Sobota, 04 maja 202404/05/2024

Koń biegał po drodze. Zwierzę złapali policjanci ZDJĘCIA

Z niecodzienną interwencją musieli zmierzyć się dzielnicowi z Narola. Klacz o imieniu „Flora”, wykorzystała nieuwagę właściciela i uciekła z posesji w Nowym Siole w woj. podkarpackim. Została schwytana przez policjantów w sąsiedniej gminie.

Policyjna służba nie raz potrafi zaskoczyć, a każdy dzień przynosi nowe, czasem zaskakujące wyzwania. Z taką interwencją zmierzyli się policjanci z Posterunku Policji w Narolu. W niedzielę tuż po godz. 17, mundurowi otrzymali zgłoszenie o koniu, który biegał po drodze w miejscowości Nowe Sioło, a następnie skierował się w stronę lasu.

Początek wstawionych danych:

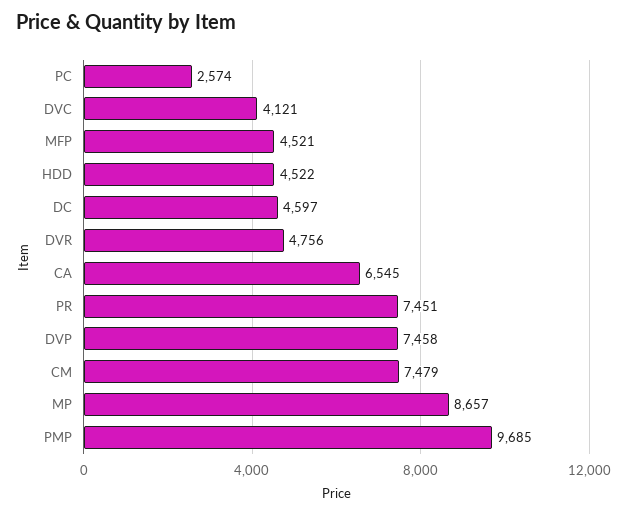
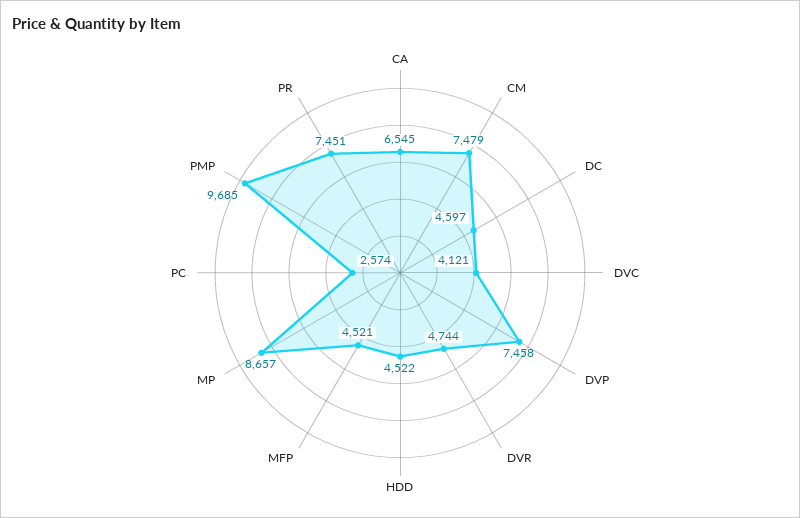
  {
    "PC": 2574,
    "DVC": 4121,
    "MFP": 4521,
    "HDD": 4522,
    "DC": 4597,
-   "DVR": 4756,
+   "DVR": 4744,
    "CA": 6545,
    "PR": 7451,
    "DVP": 7458,
    "CM": 7479,
    "MP": 8657,
    "PMP": 9685
  }

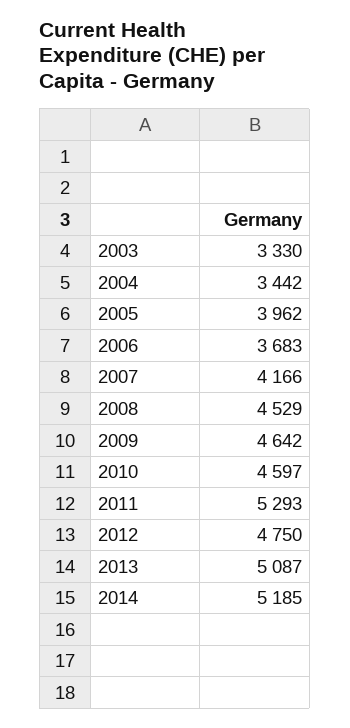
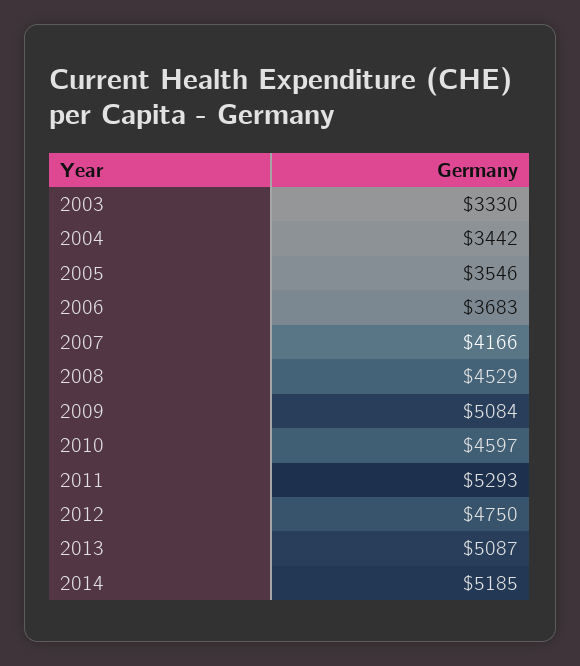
  {
    "2003": 3330,
    "2004": 3442,
-   "2005": 3962,
+   "2005": 3546,
    "2006": 3683,
    "2007": 4166,
    "2008": 4529,
-   "2009": 4642,
+   "2009": 5084,
    "2010": 4597,
    "2011": 5293,
    "2012": 4750,
    "2013": 5087,
    "2014": 5185
  }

Funkcjunariusze, którzy przybyli na miejsce potwierdzili zgłoszenie. Właściciel klaczy o imieniu „Flora” przekazał im, że przez roztargnienie nie domknął furtki, co wykorzystało sprytne zwierzę i uciekło z terenu posesji w Nowym Siole w gminie Cieszanów.

„Flora” została odnaleziona i schwytana przez policjantów, a następnie przekazana właścicielowi. Na szczęście nie doszło do żadnego niebezpiecznego zdarzenia z jej udziałem.

Za niezachowanie należytych środków ostrożności przy trzymaniu zwierzęcia, właściciel „klaczy na gigancie” został ukarany mandatem. Policjanci, zwrócili również uwagę na zagrożenie jakie mogła stworzyć „Flora” dla siebie i innych uczestników ruchu.   

Zgodnie z art.77 § 1 Kodeku Wykroczeń – kto nie zachowuje zwykłych lub nakazanych środków ostrożności przy trzymaniu zwierzęcia, podlega karze ograniczenia wolności, grzywny do 1000 złotych albo karze nagany.

§2. Kto dopuszcza się czynu określonego w §1 przy trzymaniu zwierzęcia, które swoim zachowaniem stwarza niebezpieczeństwo dla życia lub zdrowia człowieka, podlega karze ograniczenia wolności, grzywny albo karze nagany.